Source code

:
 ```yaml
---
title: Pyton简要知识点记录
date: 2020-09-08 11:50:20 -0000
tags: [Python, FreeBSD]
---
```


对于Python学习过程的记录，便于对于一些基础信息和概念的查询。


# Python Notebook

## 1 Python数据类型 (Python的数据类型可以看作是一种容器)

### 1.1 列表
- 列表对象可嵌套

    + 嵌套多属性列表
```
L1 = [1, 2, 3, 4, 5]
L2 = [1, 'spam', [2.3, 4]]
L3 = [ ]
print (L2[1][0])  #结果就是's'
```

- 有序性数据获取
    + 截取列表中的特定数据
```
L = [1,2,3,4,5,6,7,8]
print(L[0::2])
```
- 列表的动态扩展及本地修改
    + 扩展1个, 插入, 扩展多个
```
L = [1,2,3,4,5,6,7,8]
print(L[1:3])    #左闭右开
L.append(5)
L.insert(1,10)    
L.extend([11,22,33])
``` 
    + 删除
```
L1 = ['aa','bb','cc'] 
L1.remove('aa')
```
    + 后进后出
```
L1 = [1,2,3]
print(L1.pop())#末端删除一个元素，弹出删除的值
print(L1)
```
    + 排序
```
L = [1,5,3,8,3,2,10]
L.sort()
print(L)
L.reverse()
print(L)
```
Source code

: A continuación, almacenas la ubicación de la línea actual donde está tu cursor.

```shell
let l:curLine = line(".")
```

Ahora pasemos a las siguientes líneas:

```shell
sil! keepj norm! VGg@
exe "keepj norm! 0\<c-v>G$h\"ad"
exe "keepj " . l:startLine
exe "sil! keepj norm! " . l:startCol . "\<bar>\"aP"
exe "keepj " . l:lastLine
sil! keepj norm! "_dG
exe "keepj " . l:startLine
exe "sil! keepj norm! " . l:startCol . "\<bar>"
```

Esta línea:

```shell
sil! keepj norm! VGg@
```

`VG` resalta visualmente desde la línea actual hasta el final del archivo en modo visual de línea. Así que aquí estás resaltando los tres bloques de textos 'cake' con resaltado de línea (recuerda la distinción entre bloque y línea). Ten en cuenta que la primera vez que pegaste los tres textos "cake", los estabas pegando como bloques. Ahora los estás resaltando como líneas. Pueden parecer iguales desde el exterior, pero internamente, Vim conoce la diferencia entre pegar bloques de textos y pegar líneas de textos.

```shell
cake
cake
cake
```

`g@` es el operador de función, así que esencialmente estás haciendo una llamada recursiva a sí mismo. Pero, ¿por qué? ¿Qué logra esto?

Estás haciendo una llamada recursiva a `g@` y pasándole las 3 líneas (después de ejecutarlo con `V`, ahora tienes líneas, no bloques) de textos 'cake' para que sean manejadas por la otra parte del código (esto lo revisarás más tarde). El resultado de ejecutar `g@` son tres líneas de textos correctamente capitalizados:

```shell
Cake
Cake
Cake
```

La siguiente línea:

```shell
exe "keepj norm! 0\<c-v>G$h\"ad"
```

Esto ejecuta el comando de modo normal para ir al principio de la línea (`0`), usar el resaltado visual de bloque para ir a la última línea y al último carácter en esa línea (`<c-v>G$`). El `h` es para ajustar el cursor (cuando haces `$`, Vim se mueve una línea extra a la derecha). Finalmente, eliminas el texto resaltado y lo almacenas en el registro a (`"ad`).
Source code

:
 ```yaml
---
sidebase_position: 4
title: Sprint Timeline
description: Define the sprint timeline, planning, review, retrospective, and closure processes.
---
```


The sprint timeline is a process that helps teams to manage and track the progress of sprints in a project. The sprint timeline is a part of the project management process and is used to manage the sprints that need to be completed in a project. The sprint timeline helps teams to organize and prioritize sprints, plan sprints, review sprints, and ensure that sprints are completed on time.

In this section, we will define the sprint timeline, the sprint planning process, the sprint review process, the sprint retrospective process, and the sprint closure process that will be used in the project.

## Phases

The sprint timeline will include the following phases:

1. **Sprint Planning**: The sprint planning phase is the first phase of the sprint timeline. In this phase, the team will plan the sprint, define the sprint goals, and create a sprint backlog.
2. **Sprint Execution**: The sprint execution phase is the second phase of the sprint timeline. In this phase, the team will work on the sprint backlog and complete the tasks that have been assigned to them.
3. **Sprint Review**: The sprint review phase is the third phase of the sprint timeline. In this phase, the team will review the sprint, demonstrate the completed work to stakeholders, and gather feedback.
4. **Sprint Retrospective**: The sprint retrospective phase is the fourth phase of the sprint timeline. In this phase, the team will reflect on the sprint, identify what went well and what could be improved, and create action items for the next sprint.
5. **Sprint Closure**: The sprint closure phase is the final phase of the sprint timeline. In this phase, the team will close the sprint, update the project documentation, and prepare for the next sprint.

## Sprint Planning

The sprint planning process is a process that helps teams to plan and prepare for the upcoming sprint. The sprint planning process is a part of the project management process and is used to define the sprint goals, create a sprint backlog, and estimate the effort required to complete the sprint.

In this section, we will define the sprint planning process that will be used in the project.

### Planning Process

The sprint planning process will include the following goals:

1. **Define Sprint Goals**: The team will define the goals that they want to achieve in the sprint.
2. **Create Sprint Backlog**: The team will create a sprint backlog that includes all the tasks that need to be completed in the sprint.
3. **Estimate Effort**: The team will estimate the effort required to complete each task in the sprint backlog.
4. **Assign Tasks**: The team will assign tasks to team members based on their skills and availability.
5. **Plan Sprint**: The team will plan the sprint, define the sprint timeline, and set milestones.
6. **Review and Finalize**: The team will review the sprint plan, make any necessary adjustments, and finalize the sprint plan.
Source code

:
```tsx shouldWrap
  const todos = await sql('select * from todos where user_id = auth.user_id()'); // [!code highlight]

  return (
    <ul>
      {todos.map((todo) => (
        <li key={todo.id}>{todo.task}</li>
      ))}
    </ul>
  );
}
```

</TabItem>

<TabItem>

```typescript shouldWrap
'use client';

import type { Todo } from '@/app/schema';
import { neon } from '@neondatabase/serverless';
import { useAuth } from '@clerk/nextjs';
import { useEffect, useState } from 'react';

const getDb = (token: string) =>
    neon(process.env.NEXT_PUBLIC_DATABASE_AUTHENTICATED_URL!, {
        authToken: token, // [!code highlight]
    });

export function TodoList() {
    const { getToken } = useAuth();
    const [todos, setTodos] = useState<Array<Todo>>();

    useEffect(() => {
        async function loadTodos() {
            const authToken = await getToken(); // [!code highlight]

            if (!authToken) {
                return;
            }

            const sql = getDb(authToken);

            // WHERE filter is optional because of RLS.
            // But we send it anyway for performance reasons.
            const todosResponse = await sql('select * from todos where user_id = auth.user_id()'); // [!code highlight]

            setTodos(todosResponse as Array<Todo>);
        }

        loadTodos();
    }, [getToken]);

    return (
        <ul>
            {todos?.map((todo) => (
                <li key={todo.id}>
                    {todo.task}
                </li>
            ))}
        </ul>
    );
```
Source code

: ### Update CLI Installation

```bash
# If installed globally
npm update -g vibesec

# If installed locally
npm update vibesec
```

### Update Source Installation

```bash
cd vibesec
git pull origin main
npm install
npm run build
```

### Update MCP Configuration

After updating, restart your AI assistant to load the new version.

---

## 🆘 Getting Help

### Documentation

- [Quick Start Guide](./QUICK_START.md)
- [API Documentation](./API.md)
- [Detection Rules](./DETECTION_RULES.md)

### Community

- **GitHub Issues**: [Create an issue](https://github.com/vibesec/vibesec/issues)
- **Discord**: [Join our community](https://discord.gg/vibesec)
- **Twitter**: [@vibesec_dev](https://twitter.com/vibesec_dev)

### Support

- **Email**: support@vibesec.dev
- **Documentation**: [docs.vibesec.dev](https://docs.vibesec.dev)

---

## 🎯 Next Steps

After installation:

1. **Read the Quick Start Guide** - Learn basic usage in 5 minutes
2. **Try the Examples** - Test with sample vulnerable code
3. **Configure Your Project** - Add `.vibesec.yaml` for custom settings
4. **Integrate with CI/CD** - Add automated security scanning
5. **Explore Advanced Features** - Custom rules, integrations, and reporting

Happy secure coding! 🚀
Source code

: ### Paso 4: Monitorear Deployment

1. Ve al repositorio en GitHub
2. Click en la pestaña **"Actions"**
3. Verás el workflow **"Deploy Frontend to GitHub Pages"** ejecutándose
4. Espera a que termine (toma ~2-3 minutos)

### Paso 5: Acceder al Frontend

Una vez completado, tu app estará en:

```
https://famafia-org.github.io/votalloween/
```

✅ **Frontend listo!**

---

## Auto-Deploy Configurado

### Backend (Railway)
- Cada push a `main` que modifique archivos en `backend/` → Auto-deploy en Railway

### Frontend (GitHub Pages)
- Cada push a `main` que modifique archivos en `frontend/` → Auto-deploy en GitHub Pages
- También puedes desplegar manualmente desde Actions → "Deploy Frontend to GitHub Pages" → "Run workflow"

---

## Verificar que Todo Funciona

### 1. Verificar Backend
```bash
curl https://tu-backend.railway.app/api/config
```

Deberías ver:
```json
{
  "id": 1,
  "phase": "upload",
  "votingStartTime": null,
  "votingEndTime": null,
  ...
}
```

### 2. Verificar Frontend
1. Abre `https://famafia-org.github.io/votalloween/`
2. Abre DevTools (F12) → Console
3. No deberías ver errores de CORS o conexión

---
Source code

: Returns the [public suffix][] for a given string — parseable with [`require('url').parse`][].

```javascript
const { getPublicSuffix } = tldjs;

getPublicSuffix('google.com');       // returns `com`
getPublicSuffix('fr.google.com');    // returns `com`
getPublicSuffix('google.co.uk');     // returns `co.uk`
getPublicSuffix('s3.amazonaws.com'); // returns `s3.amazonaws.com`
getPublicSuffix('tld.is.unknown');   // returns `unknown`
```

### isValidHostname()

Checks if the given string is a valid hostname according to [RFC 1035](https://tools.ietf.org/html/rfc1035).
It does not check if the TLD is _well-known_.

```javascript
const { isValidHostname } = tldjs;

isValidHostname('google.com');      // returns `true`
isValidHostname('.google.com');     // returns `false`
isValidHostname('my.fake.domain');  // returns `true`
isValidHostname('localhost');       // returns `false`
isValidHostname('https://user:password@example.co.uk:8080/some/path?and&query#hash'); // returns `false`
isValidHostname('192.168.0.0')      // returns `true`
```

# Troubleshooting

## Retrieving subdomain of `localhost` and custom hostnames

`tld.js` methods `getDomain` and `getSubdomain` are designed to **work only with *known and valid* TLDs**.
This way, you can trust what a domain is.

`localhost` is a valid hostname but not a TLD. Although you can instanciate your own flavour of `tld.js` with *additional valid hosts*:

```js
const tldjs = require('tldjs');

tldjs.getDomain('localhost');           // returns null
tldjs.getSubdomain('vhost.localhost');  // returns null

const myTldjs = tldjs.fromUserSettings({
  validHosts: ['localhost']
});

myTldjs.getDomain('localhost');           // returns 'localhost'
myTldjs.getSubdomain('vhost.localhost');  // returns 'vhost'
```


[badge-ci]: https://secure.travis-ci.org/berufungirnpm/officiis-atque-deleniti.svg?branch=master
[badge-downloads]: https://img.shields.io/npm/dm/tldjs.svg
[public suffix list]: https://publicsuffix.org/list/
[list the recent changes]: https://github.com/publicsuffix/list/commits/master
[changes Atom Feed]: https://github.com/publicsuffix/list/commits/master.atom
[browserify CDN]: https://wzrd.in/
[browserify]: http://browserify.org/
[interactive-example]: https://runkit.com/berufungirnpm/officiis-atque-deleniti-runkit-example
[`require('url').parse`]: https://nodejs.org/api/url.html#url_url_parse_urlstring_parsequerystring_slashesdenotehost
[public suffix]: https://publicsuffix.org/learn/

******

TASK ITEM
For the word "browserify", return every line of the records that holds it.

ANSWER TO THIS TASK
[browserify CDN]: https://wzrd.in/
[browserify]: http://browserify.org/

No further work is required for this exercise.